Grazing in Central Mongolia

August 21 - September 4, 2009

An afternoon thunderstorm passes over, pelting us with rain, hail, wind and rumbling thunder at Terkhiin Tsagaan Nuur (Great White Lake) National Park.




We fly out of muggy, smoggy, fascinating Beijing, up into the clouds then northwest to Ulaanbaatar, the capitol of Mongolia. After an hour or so, the skies clear and the vast Gobi Desert, a light golden brown undulating landscape, spreads below us as far as we can see. We fly over the desert for another hour, then finally see our first gers, the round felt homes of the Mongolian nomads, easy to take down and move as they follow their herds of cows, yaks, goats and sheep. Thirty million animals graze the Mongolian steppe, ten times the number of people living here. The land below is a sea of green, with roads slicing the landscape, each with multiple parallel tracks where drivers have forged what they are convinced is a better path.

A couple of hours after takeoff we land in Ulaanbaatar (a.k.a. UB), a teeming metropolis where ultra-modern shiny glass highrises stand next to Soviet-era apartment blocks (a few converted to dingy hostels, like the one we stayed in), four enormous coal fired power plants spew clouds of black smoke that hang over the city and, just on the outskirts of town, hundreds of gers house the thousands of Mongolians who have moved out of the countryside and into the city. Over a million people now live in UB, more arrive every day, abandoning their traditional lifestyle for modern comforts. As we stroll down the street (mindful of pickpockets....), we stare at beautiful mini-skirted girls, tiptoeing in their plastic high heels down the broken, dirty sidewalks, bands of teenagers hanging out at the five story State Department Store (everything is available here), and scruffy men driving Korean, Russian, and Japanese cars, a curious mix of right and left-hand drive. UB is a chaotic frontier city, with a slightly dangerous, wild west feel.

Every road in Mongolia seems to be under construction and is flanked by numerous alternate routes.











Mongolian throat singing (Khöömii) is similar to the more famous version from nearby Tuva and is mesmerizing with many overtones produced simultaneously in the throat and nasal cavity. Here's an excerpt from the Blue Moon Performance in UB.

Sound Recording:

Khöömii intro (2:56)

→ **Source material**:
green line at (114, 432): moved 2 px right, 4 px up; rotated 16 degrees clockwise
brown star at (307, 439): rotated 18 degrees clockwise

→ **To-do list**:
- A) In the Mongolia travel account, why does each road seen from the plane have several parallel tracks? Explain in one to three sentences.
- B) Please continue the Mongolia travel account from the point where it stops.

→ **Answers for the exercise**:
- A) Each road has several parallel tracks because drivers have made their own routes alongside it. Each of those drivers is convinced that their path is better.

- B)
We take up residence at the Khongor Guesthouse, where our room is so small that the double bed touches the walls on both sides, and we dance around each other to open the door. The place is grimy, but a great spot to organize a tour of the countryside. We meet travelers from around the world: Australian, Polish, Russian, Japanese, Swiss, German, French, Spanish, and Chinese. And we meet Dom, a friendly Scottish fellow, now living in Barcelona. The three of us hit it off immediately, and decide to travel together on a seven night, eight day excursion to central Mongolia. We will travel over 1500 kms in a Russian minivan, a tiny portion of the trip on the brand new, paved "Millennium Highway" (nicknamed the "Nowhere to Nowhere" road). We work out an itinerary with the Boss at the Khongor, who emphatically assures us: "Showers? No problem. Changes? Very flexible!" (Only later do we understand that two showers in eight days is considered excessive in Mongolia...) Next morning we meet Bulgaa, our 24-year old driver and Saikhnaa, our 29-year old guide and cook. We each take our positions in the van, all the gear, food, and beer has been stowed, Bulgaa's one soon-to-be-memorized music tape is loaded up and ready to play, and Saikhnaa starts chatting on her mobile, the first of many calls made throughout the hinterlands of Mongolia.

After a few hours we stop for lunch at a tiny cafe in the middle of nowhere. Saikhnaa helps us order a vegetarian lunch -- a scrambled egg with greasy fried rice, our staple for the next week -- and, with a sly grin, Dom pulls out what becomes our most treasured possession: A bottle of Vietnamese chili sauce, a godsend for our trip. Bulgaa doesn't say much, but he stares at our pathetic lunch, comparing it to his own: A steaming bowl of stewed mutton, with chunks of mutton fat, all floating in stinking mutton broth. The look on his face says it all: Who are these crazy tourists? Dom cracks one of his wry jokes, which takes Saikhnaa a moment or two to translate in her head, but by the end of lunch, we are all laughing together and realize we have become family, each intrigued by the other, bonded together for an incredible journey.


Dom, Bulgaa, and Saikhnaa.


Our 8-day trip cost just over a million tōgrōg. We spend several days retrieving huge piles of bills from the ATM to pay for it.





It took us two weeks to learn three words in Mongolian: hello, thank you, and beer.



On the first morning we are invited into our host family's new ger. It was recently constructed for their son and his bride after their wedding, and is beautifully painted inside and out. The men sit together on the north side of the ger and the women serve up treats and are sequestered near the door (which always opens to the south). We are instructed by Saikhnaa to sample some tidbits from the mound of sweetened yak curds and jelly beans left over from the wedding ceremony, sip freshly made airag (fermented mare's milk), and start off our day with bowls of Mongolian and Russian wodka. Yikes!

The custom is to sing a song after drinking wodka, and thankfully Dom takes up the challenge with the Scottish national anthem! This is followed by a snort of strong snuff doled out from an small ancient-looking snuff bottle. Slightly tipsy, we walk clockwise around the ger, stumble out of the ger (careful not to step on the threshold) and pile into the van for the day's 10 hour journey, tossing back and forth over bumpy dirt roads.


Family portrait in traditional dress.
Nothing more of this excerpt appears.